If you listen carefully to the Ekström ice shelf in Antarctica, a strange sound can be heard! The sound of a vibrating truck sending sounds waves into the ice. These sound waves are used to “look” through the ice and create a seismic profile of what lies beneath the ice surface. Read on to find out how the technique works and for a special Cryosphere Christmas message!
What are we doing with this vibrating truck on an ice shelf?
In early December a team from the Alfred Wegener Institute (AWI) made a science traverse of the Ekström ice shelf, near the German Neumayer III Station. Their aim was to make a seismic survey of the area. The seismic source (sound source) used to make this survey was a vibrating truck, known as a Vibroseis source (Fig. 2).

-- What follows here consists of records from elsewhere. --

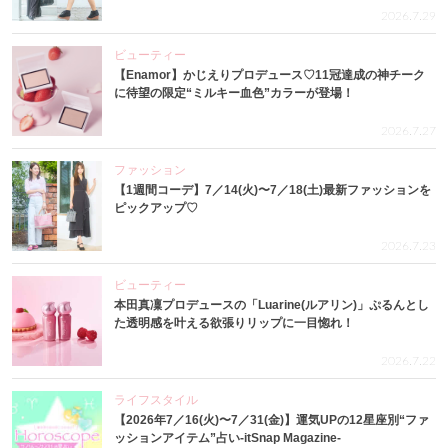
2026.7.29
ビューティー
【Enamor】かじえりプロデュース♡11冠達成の神チーク
に待望の限定“ミルキー血色”カラーが登場！
2026.7.27
ファッション
【1週間コーデ】7／14(火)〜7／18(土)最新ファッションを
ピックアップ♡
2026.7.23
ビューティー
本田真凜プロデュースの「Luarine(ルアリン)」ぷるんとし
た透明感を叶える欲張りリップに一目惚れ！
2026.7.22
ライフスタイル
【2026年7／16(火)〜7／31(金)】運気UPの12星座別“ファ
ッションアイテム”占い-itSnap Magazine-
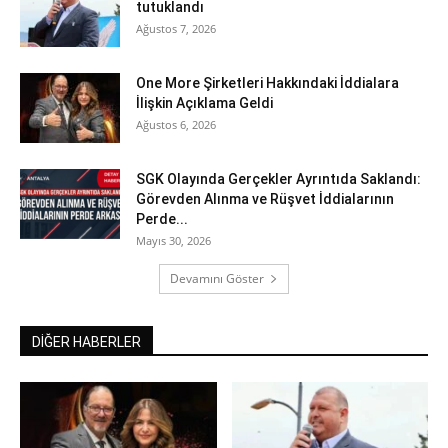
tutuklandı
Ağustos 7, 2026
One More Şirketleri Hakkındaki İddialara
İlişkin Açıklama Geldi
Ağustos 6, 2026
SGK Olayında Gerçekler Ayrıntıda Saklandı:
Görevden Alınma ve Rüşvet İddialarının
Perde...
Mayıs 30, 2026
Devamını Göster
DİĞER HABERLER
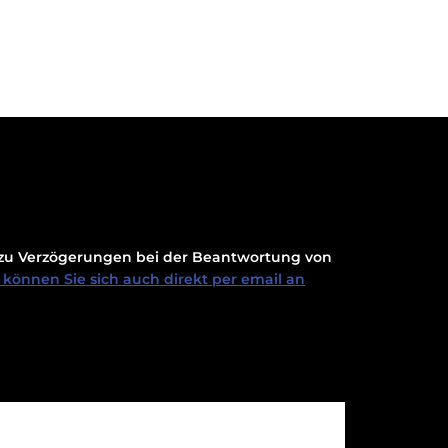
t zu Verzögerungen bei der Beantwortung von
können Sie sich auch direkt per email an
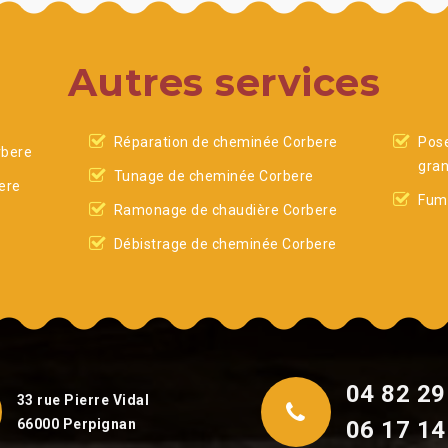
Autres services
Réparation de cheminée Corbere
Pose
rbere
gran
Tunage de cheminée Corbere
ere
Fumi
Ramonage de chaudière Corbere
Débistrage de cheminée Corbere
04 82 29
33 rue Pierre Vidal
66000 Perpignan
06 17 14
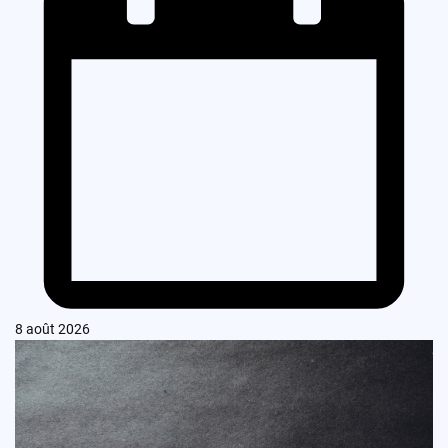
8 août 2026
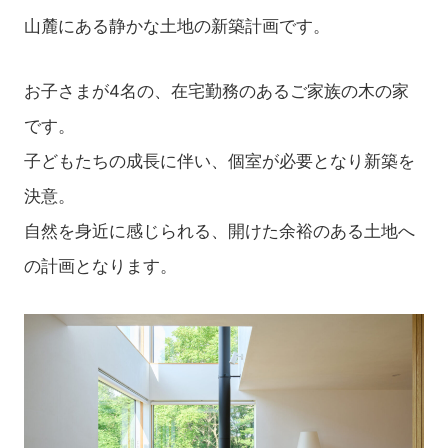
山麓にある静かな土地の新築計画です。
お子さまが4名の、在宅勤務のあるご家族の木の家
です。
子どもたちの成長に伴い、個室が必要となり新築を
決意。
自然を身近に感じられる、開けた余裕のある土地へ
の計画となります。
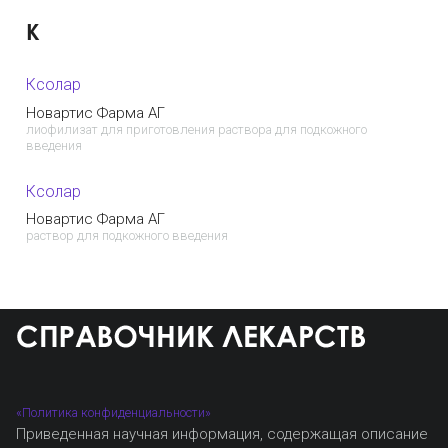
К
Ксолар
Новартис Фарма АГ
лиофилизат для приготовления раствора для подкожного
введения
Ксолар
Новартис Фарма АГ
раствор для подкожного введения
«Политика конфиденциальности»
Приведенная научная информация, содержащая описание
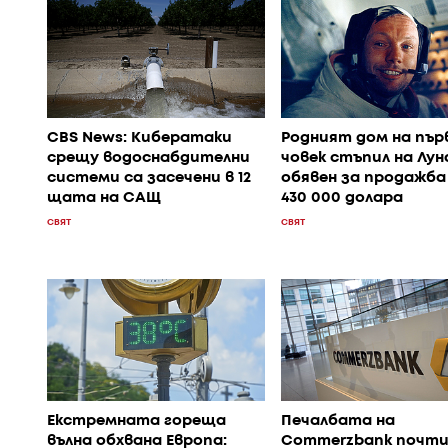
CBS News: Кибератаки
Родният дом на пър
срещу водоснабдителни
човек стъпил на Лун
системи са засечени в 12
обявен за продажба
щата на САЩ
430 000 долара
СВЯТ
СВЯТ
Екстремната гореща
Печалбата на
вълна обхвана Европа:
Commerzbank почти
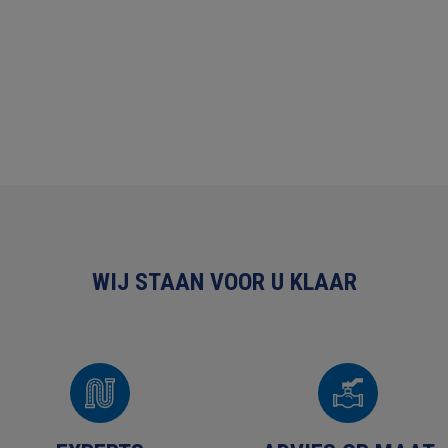
WIJ STAAN VOOR U KLAAR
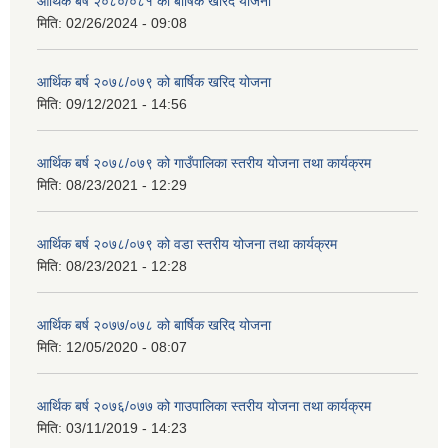
आर्थिक बर्ष २०८०/०८१ को बार्षिक खरिद योजना
मिति:
02/26/2024 - 09:08
आर्थिक बर्ष २०७८/०७९ को बार्षिक खरिद योजना
मिति:
09/12/2021 - 14:56
आर्थिक बर्ष २०७८/०७९ को गाउँपालिका स्तरीय योजना तथा कार्यक्रम
मिति:
08/23/2021 - 12:29
आर्थिक बर्ष २०७८/०७९ को वडा स्तरीय योजना तथा कार्यक्रम
मिति:
08/23/2021 - 12:28
आर्थिक बर्ष २०७७/०७८ को बार्षिक खरिद योजना
मिति:
12/05/2020 - 08:07
आर्थिक बर्ष २०७६/०७७ को गाउपालिका स्तरीय योजना तथा कार्यक्रम
मिति:
03/11/2019 - 14:23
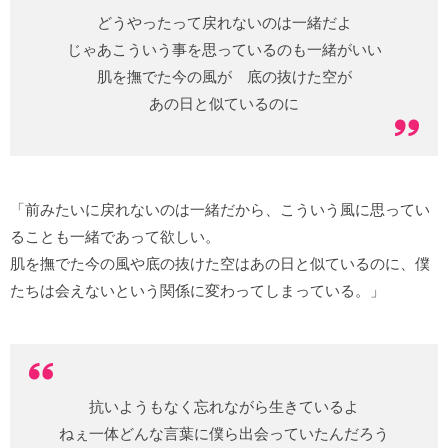
どうやったって戻れないのは一緒だよ
じゃあこういう事を思っているのも一緒がいい
肌を撫でた今の風が 底の抜けた空が
あの日と似ているのに
「前みたいに戻れないのは一緒だから、こういう風に思ってい
ることも一緒であって欲しい。
肌を撫でた今の風や底の抜けた空はあの日と似ているのに、僕
たちは会えないという関係に変わってしまっている。」
抗いようもなく忘れながら生きているよ
ねぇ一体どんな言葉に僕ら出会っていたんだろう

It has a round metal plate, which is lowered onto the ice-shelf surface and vibrates at a range of frequencies, sending sound waves into the ice. When the snow is soft the plate often sinks a little, leaving a rather strange “footprint” in the snow (Fig. 3).
The sound waves generated travel through the ice shelf, through the water underneath and into the rock and sediment of the sea floor, they are reflected back off these different layer and these reflections are recorded back on the ice surface by a string of recording instruments – geophones (Fig 1). There are sixty geophones in a long string, a snow streamer, which can be towed behind the truck as it moves from location to location. By analyzing how long it takes the sound waves to travel from the source to the geophones an “image” of the structures beneath the ice can be made. For example, you can see a reflection from the bottom of the ice shelf and from the sea floor as well as different layers of rock and sediment beneath the sea floor. This allows the team to look into the geological and glaciological history of the area, as well as understand current glaciology and oceanographic processes!
As it happens, the team from AWI consists of your very own EGU Cryosphere Division President, Olaf Eisen and ECS Rep, Emma Smith! As this is the last post before Christmas, we wanted to wish you a merry Christmas from Antarctica!